In a list of the most influential phenomena in social and cultural history, the weather can stake a pretty good claim to a place near the top.
The weather touches almost every aspect of our lives, both on a micro and on a macro level. Think about those washed out family holidays back when you were a kid, and how those memories contrast with those of sunny summer days on the beach, of ice cream and sun tan lotion; think about the sporting events influenced by gusting winds or a sudden rain storm; think about architectural innovations designed solely to deal with extreme meteorological conditions; think about the ancient gods of thunder and lightning; think about all that social awkwardness eased by a timely remark on the likelihood that it may rain later in the day.
Weather is important, and so it makes sense that we should apply Big Data to our understanding of it. Computing giants IBM recognized this; which is why they acquired The Weather Company in 2016, in an effort to provide businesses with the weather data they need, and to position themselves strongly in the market.
However, IBM are far from the only industry body delving into the world of Big Data weather forecasting.
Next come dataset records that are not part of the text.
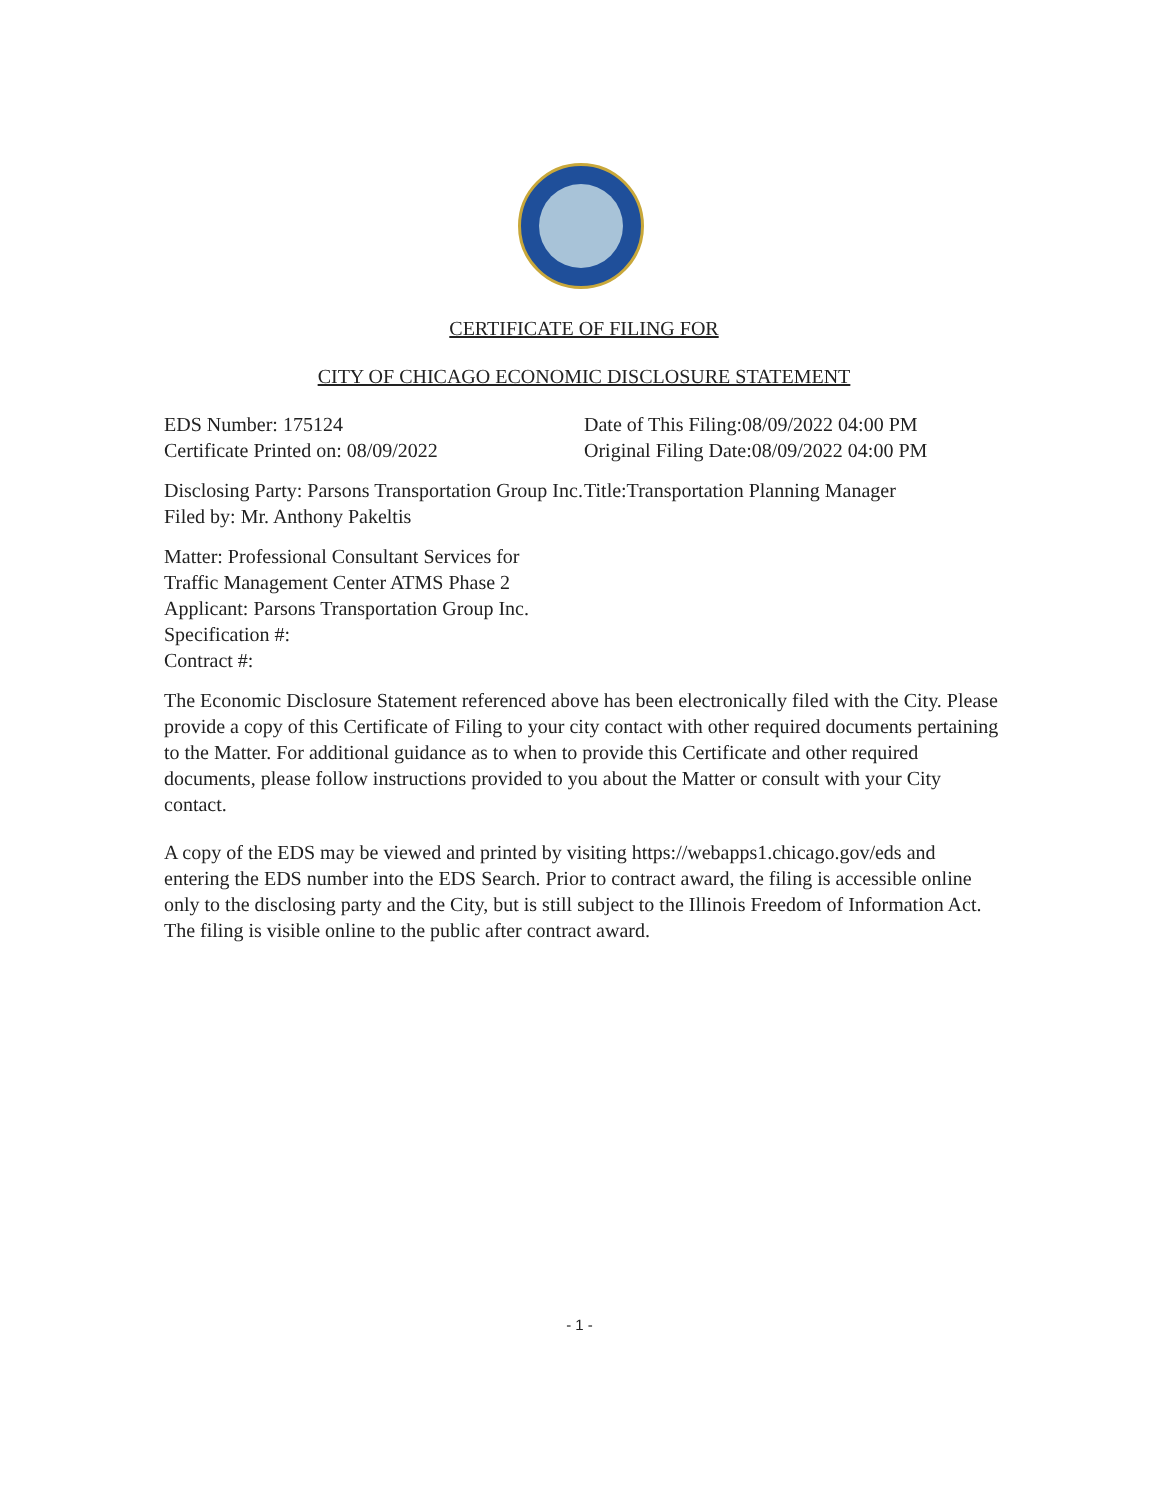CERTIFICATE OF FILING FOR
CITY OF CHICAGO ECONOMIC DISCLOSURE STATEMENT
EDS Number: 175124
Certificate Printed on: 08/09/2022
Date of This Filing:08/09/2022 04:00 PM
Original Filing Date:08/09/2022 04:00 PM
Disclosing Party: Parsons Transportation Group Inc.
Filed by: Mr. Anthony Pakeltis
Title:Transportation Planning Manager
Matter: Professional Consultant Services for
Traffic Management Center ATMS Phase 2
Applicant: Parsons Transportation Group Inc.
Specification #:
Contract #:
The Economic Disclosure Statement referenced above has been electronically filed with the City. Please provide a copy of this Certificate of Filing to your city contact with other required documents pertaining to the Matter. For additional guidance as to when to provide this Certificate and other required documents, please follow instructions provided to you about the Matter or consult with your City contact.
A copy of the EDS may be viewed and printed by visiting https://webapps1.chicago.gov/eds and entering the EDS number into the EDS Search. Prior to contract award, the filing is accessible online only to the disclosing party and the City, but is still subject to the Illinois Freedom of Information Act. The filing is visible online to the public after contract award.
- 1 -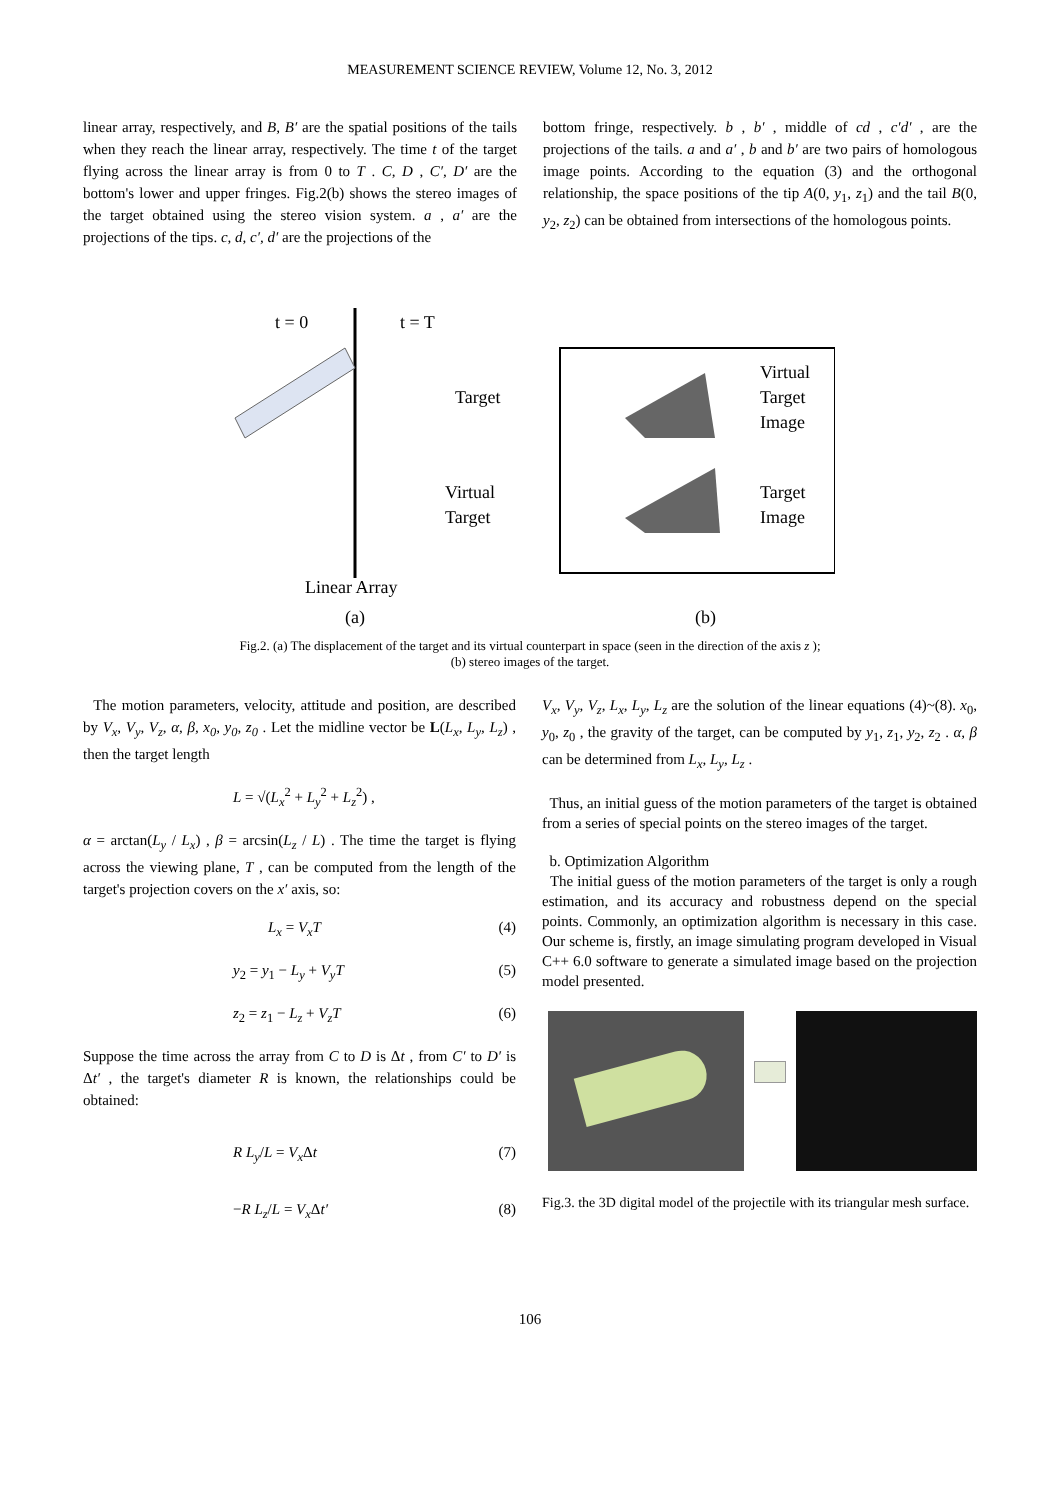MEASUREMENT SCIENCE REVIEW, Volume 12, No. 3, 2012
linear array, respectively, and B, B′ are the spatial positions of the tails when they reach the linear array, respectively. The time t of the target flying across the linear array is from 0 to T . C, D , C′, D′ are the bottom's lower and upper fringes. Fig.2(b) shows the stereo images of the target obtained using the stereo vision system. a , a′ are the projections of the tips. c, d, c′, d′ are the projections of the
bottom fringe, respectively. b , b′ , middle of cd , c′d′ , are the projections of the tails. a and a′ , b and b′ are two pairs of homologous image points. According to the equation (3) and the orthogonal relationship, the space positions of the tip A(0, y<sub>1</sub>, z<sub>1</sub>) and the tail B(0, y<sub>2</sub>, z<sub>2</sub>) can be obtained from intersections of the homologous points.
t = 0
t = T
Target
Virtual
Target
Linear Array
(a)
Virtual
Target
Image
Target
Image
(b)
Fig.2. (a) The displacement of the target and its virtual counterpart in space (seen in the direction of the axis z );
(b) stereo images of the target.
The motion parameters, velocity, attitude and position, are described by V<sub>x</sub>, V<sub>y</sub>, V<sub>z</sub>, α, β, x<sub>0</sub>, y<sub>0</sub>, z<sub>0</sub> . Let the midline vector be L(L<sub>x</sub>, L<sub>y</sub>, L<sub>z</sub>) , then the target length
L = √(L<sub>x</sub><sup>2</sup> + L<sub>y</sub><sup>2</sup> + L<sub>z</sub><sup>2</sup>) ,
α = arctan(L<sub>y</sub> / L<sub>x</sub>) , β = arcsin(L<sub>z</sub> / L) . The time the target is flying across the viewing plane, T , can be computed from the length of the target's projection covers on the x′ axis, so:
L<sub>x</sub> = V<sub>x</sub>T (4)
y<sub>2</sub> = y<sub>1</sub> − L<sub>y</sub> + V<sub>y</sub>T (5)
z<sub>2</sub> = z<sub>1</sub> − L<sub>z</sub> + V<sub>z</sub>T (6)
Suppose the time across the array from C to D is Δt , from C′ to D′ is Δt′ , the target's diameter R is known, the relationships could be obtained:
R L<sub>y</sub>/L = V<sub>x</sub> Δt (7)
−R L<sub>z</sub>/L = V<sub>x</sub> Δt′ (8)
V<sub>x</sub>, V<sub>y</sub>, V<sub>z</sub>, L<sub>x</sub>, L<sub>y</sub>, L<sub>z</sub> are the solution of the linear equations (4)~(8). x<sub>0</sub>, y<sub>0</sub>, z<sub>0</sub> , the gravity of the target, can be computed by y<sub>1</sub>, z<sub>1</sub>, y<sub>2</sub>, z<sub>2</sub> . α, β can be determined from L<sub>x</sub>, L<sub>y</sub>, L<sub>z</sub> .
Thus, an initial guess of the motion parameters of the target is obtained from a series of special points on the stereo images of the target.
b. Optimization Algorithm
The initial guess of the motion parameters of the target is only a rough estimation, and its accuracy and robustness depend on the special points. Commonly, an optimization algorithm is necessary in this case. Our scheme is, firstly, an image simulating program developed in Visual C++ 6.0 software to generate a simulated image based on the projection model presented.
Fig.3. the 3D digital model of the projectile with its triangular mesh surface.
106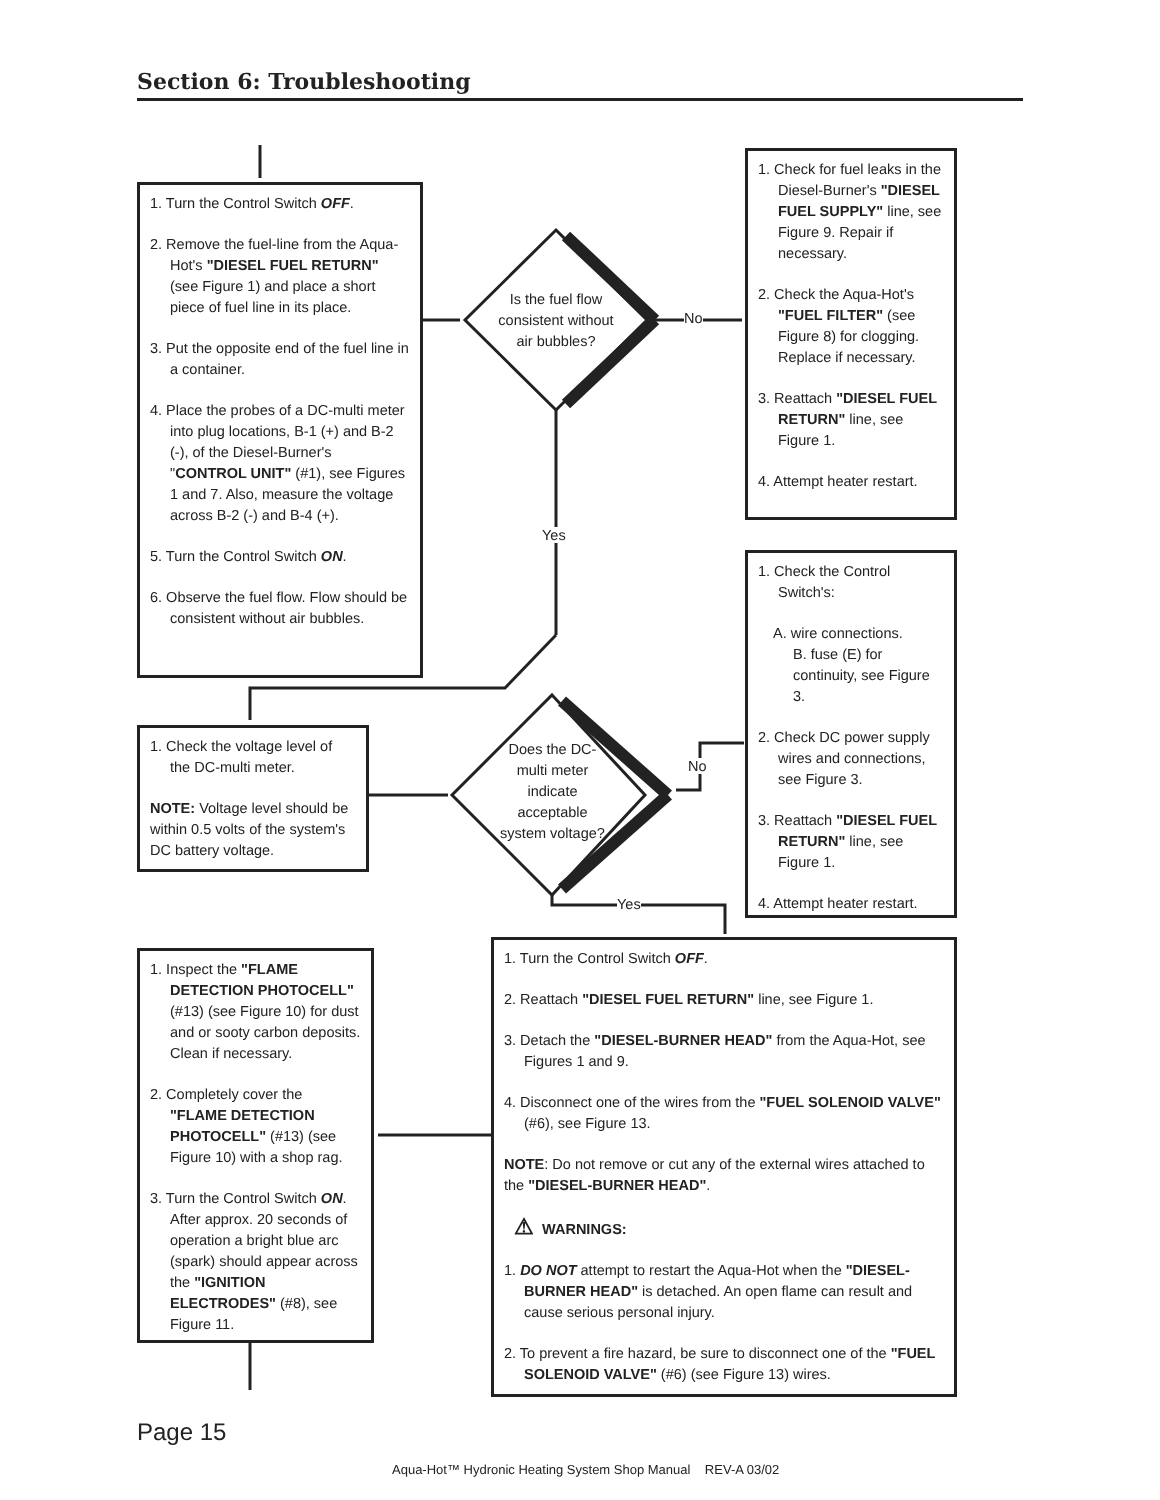Section 6: Troubleshooting
1. Turn the Control Switch OFF.
2. Remove the fuel-line from the Aqua-Hot's "DIESEL FUEL RETURN" (see Figure 1) and place a short piece of fuel line in its place.
3. Put the opposite end of the fuel line in a container.
4. Place the probes of a DC-multi meter into plug locations, B-1 (+) and B-2 (-), of the Diesel-Burner's "CONTROL UNIT" (#1), see Figures 1 and 7. Also, measure the voltage across B-2 (-) and B-4 (+).
5. Turn the Control Switch ON.
6. Observe the fuel flow. Flow should be consistent without air bubbles.
Is the fuel flow consistent without air bubbles?
No
1. Check for fuel leaks in the Diesel-Burner's "DIESEL FUEL SUPPLY" line, see Figure 9. Repair if necessary.
2. Check the Aqua-Hot's "FUEL FILTER" (see Figure 8) for clogging. Replace if necessary.
3. Reattach "DIESEL FUEL RETURN" line, see Figure 1.
4. Attempt heater restart.
Yes
1. Check the Control Switch's:
A. wire connections.
B. fuse (E) for continuity, see Figure 3.
2. Check DC power supply wires and connections, see Figure 3.
3. Reattach "DIESEL FUEL RETURN" line, see Figure 1.
4. Attempt heater restart.
1. Check the voltage level of the DC-multi meter.
NOTE: Voltage level should be within 0.5 volts of the system's DC battery voltage.
Does the DC-multi meter indicate acceptable system voltage?
No
Yes
1. Inspect the "FLAME DETECTION PHOTOCELL" (#13) (see Figure 10) for dust and or sooty carbon deposits. Clean if necessary.
2. Completely cover the "FLAME DETECTION PHOTOCELL" (#13) (see Figure 10) with a shop rag.
3. Turn the Control Switch ON. After approx. 20 seconds of operation a bright blue arc (spark) should appear across the "IGNITION ELECTRODES" (#8), see Figure 11.
1. Turn the Control Switch OFF.
2. Reattach "DIESEL FUEL RETURN" line, see Figure 1.
3. Detach the "DIESEL-BURNER HEAD" from the Aqua-Hot, see Figures 1 and 9.
4. Disconnect one of the wires from the "FUEL SOLENOID VALVE" (#6), see Figure 13.
NOTE: Do not remove or cut any of the external wires attached to the "DIESEL-BURNER HEAD".
⚠ WARNINGS:
1. DO NOT attempt to restart the Aqua-Hot when the "DIESEL-BURNER HEAD" is detached. An open flame can result and cause serious personal injury.
2. To prevent a fire hazard, be sure to disconnect one of the "FUEL SOLENOID VALVE" (#6) (see Figure 13) wires.
Page 15
Aqua-Hot™ Hydronic Heating System Shop Manual REV-A 03/02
Business and Big Data Picking Up the Slack
In 2013, the National Weather Service’s budget was decreased across several key areas. Regional information technology collaboration units received a funding cut of almost $10m, the tsunami warning network funding was cut to the tune of $4.6m, while satellite profiler and conversion, and air quality forecasting departments encountered cuts of $4.1m and $3.1m respectively.
In other areas, the National Weather Service’s budget was raised, but, as specific budget portions are ring-fenced for specific purposes, the NWS found it increasingly difficult to provide the same levels of data and insight as before the cutbacks.
Four years on, and we have seen private businesses – armed with Big Data – stepping in to pick up the slack. One example of this in the USA comes from Raytheon – a defense hardware manufacturer – who have partnered with NASA and other governmental organizations to develop the Joint Polar Satellite Mission, plugging the gaps which have been left by reduced funding for weather services.
This private-public sector dynamic looks set to become a regular fixture of weather analysis in the near future. In April of this year, the Weather Research and Forecasting Innovation Act (2017) was signed into law by President Donald Trump. This bill is designed to facilitate the transfer of technology between public sector organizations – such as the National Weather Service – and their private sector counterparts.
This is perhaps not an ideal situation – it is always a little concerning to see direct public services like weather forecasting pushed into the private sector due to lack of funding – but it could spell very good news indeed for those who rely upon accurate weather reports. The private sector has the financial and meteorological resources required to provide such reports, as well as a history of effective innovation.
New Concepts in Weather Analytics
Humanity has been collecting weather data for generations, gradually developing an in-depth understanding of our planet and what makes it tick. The latest concepts which are driving the Big Data approach to weather forecasting revolve not so much around collecting this data as interpreting it and putting it to good use.
As we know, Big Data is expanding almost by the second, and the same applies to the Big Data stores we hold and manage in relation to the weather. One way in which organizations are hoping to achieve this is via High Performance Computing – or HPC – something which the team at Hewlett Packard Enterprises are working to develop.
Hewlett Packard have identified several unique challenges relating to Big Data analytics in the field of meteorology. Firstly, weather forecasting requires the analysis of patterns and models which have developed over decades, which means that software architecture must be able to draw upon and interpret historical datasets which stretch way, way back into storage archives.
What’s more, this data must be calibrated to allow for contemporary standards of quality. A study conducted by the National Hurricane Center found that a three day forecast in 2017 is more accurate than a two day forecast carried out in 2007, and of comparable accuracy to a one day forecast from 1997. Computing systems must be able to approach such historical data appropriately to factor these quality shifts into current forecasts.
Secondly, the nature of meteorology requires almost constant visualization. While other fields my utilize data visualization as an ad hoc tool to enhance understanding, weather forecasting relies on high quality visualization as standard when communicating complex data to those who need to use it. This, in turn, requires an extremely high level of computing power.
Thirdly, and perhaps most importantly, accurate weather forecasts require all weather centers and data collection points to be online simultaneously, transmitting their information to a central hub for interpretation. As weather forecasts – even local ones – tend to cover a statistically significant area, serious processing muscle is required if this is to be implemented effectively; something which only HPC can provide.
A Growing International Market
The importance of accurate weather forecasting in business, in governance and in society is not limited to the USA. Across the world, we are seeing meteorologists turn to Big Data analytics and private sector assistance as they try to craft genuine value for the millions of people who rely on them.
In Australia, government-backed corporate entities are using the power of Big Data weather forecasting to assist the work of agriculturalists in the country. In Japan, statistics show that increasing numbers of businesses are opting to spend money – in ever greater quantities – to secure the most accurate weather forecasting data.
This is a trend which is showing no sign of abating. As humans, our ties with the weather systems that affect our day to day existences are ingrained deep into our collective soul, into our mythologies and into our history. Big Data analytics merely represents the next step in the ongoing process of understanding our place on this planet.